CDH International’s featured patient of the week is CDH survivor Phoenix-Rose Bax. Her family had this to share about Phoenix-Rose:
“Our daughter, Phoenix-Rose, was diagnosed with congenital diaphragmatic hernia (CDH) at the 20 week scan. We had never heard of this condition so immediately went home and looked on the internet. What we saw made us very worried about what the future might hold. We were referred to St. Georges Hospital for another scan the very next day. This confirmed that our baby had CDH and we were given the decision as to whether we wanted to continue with the pregnancy. An appointment was made for 2 weeks time for another scan and we decided we would give our baby the chance to live and let her decide to fight or give up. The scan showed the severity of her condition gave her a 70% chance of survival but this would depend on whether her lung had developed on the side of the hernia, something that couldn’t be seen via ultrasound. She also had a heart scan which showed her heart was okay but slightly out of position. We were informed that our baby would need to be ventilated as soon as she was born and also saw the neonatal consultant who explained what the operation would entail and the timescales we could be looking at should everything go to plan. It was expected that this should take place between 2 and 10 days after birth so long as she was stable. We had a tour of the neonatal unit and an induction was booked for 5 days before her due date. The pregnancy went well and we tried to keep positive but nothing prepares you for the ups and downs of the following days and weeks after birth.
The birth was straightforward and she was born at 3:14am on Jan 11th 2011 weighing 8lb 12oz, we got to see her for a few minutes once the neonatal team had got her ventilator in before she was taken to intensive care. Dean visited her after an hour or so and returned with all the details and some photos. Despite her size she looked so fragile. She was on an oscillating ventilator which made her little body vibrate and we were told she would need to come off this and on to a regular ventilator before they could operate. We were just grateful that she was alive and had got this far.
At about day 6 the nurses tried to change her ventilation but she wasn’t happy with it so we had to wait. They tried again at day 8 and this time she seemed ok with it and stable enough by day 9 to be able to have her op. We stayed overnight at the Ronald MacDonald house the night before her operation and sat with her until she was taken to theatre. Trying to keep occupied that day was awful, we went back to the unit at the time she was due back and waited for her, 2 more hours went by and still she hadn’t returned.
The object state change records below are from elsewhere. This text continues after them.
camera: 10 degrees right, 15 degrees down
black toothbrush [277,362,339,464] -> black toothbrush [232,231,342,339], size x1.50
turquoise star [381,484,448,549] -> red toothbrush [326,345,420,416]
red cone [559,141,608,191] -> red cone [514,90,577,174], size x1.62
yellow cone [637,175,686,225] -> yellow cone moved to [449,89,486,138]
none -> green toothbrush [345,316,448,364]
Of course we thought the worst but she eventually came back, the surgeons said the operation had gone well although it had been more severe than first thought, they delay had been caused by her long line coming out of her cord and having trouble replacing it, this was a continuous problem and was eventually used ultrasound to get a long line in after a few days of trying in a number of different sites. She progressed well, on day 16 her ventilator was removed and she breathed on her own, she was moved to the high dependency room and even had her first tube feed. We were so pleased she was making such good progress and on day 17 got to hold our beautiful baby for the first time.
Day 19 she got an infection and had to be put on a C Pap ventilator and moved back to the intensive care room. After a worrying few days she made slow but steady progress, her feeding was up and down due to suffering quite badly with reflux. She was now having periods off the ventilator and we felt she had turned a corner. The staff at the hospital were great and very supportive, in someways it was quite sad to leave, however almost 1 month after her birth we got the news that she was well enough to move to a hospital closer to home. She arrived at St Peters Hospital were they use a different ventilator and after just 5 days she was off the ventilator, breast and bottle feeding and able to go home. Her 2 older brothers and 2 older sisters who had all visited her in hospital were so pleased to have her home and so were we. She has continued to make good progress, coming off her reflux medication after 4 months. To look at her now you wouldn’t believe the start in life she had. At 10 months old she started to take her first steps.
We are so very grateful to all the midwives, nurses, doctors, consultants and surgeons at St Georges who do such a fantastic job. Phoenix-Rose is now 9 years old and doing fantastic.”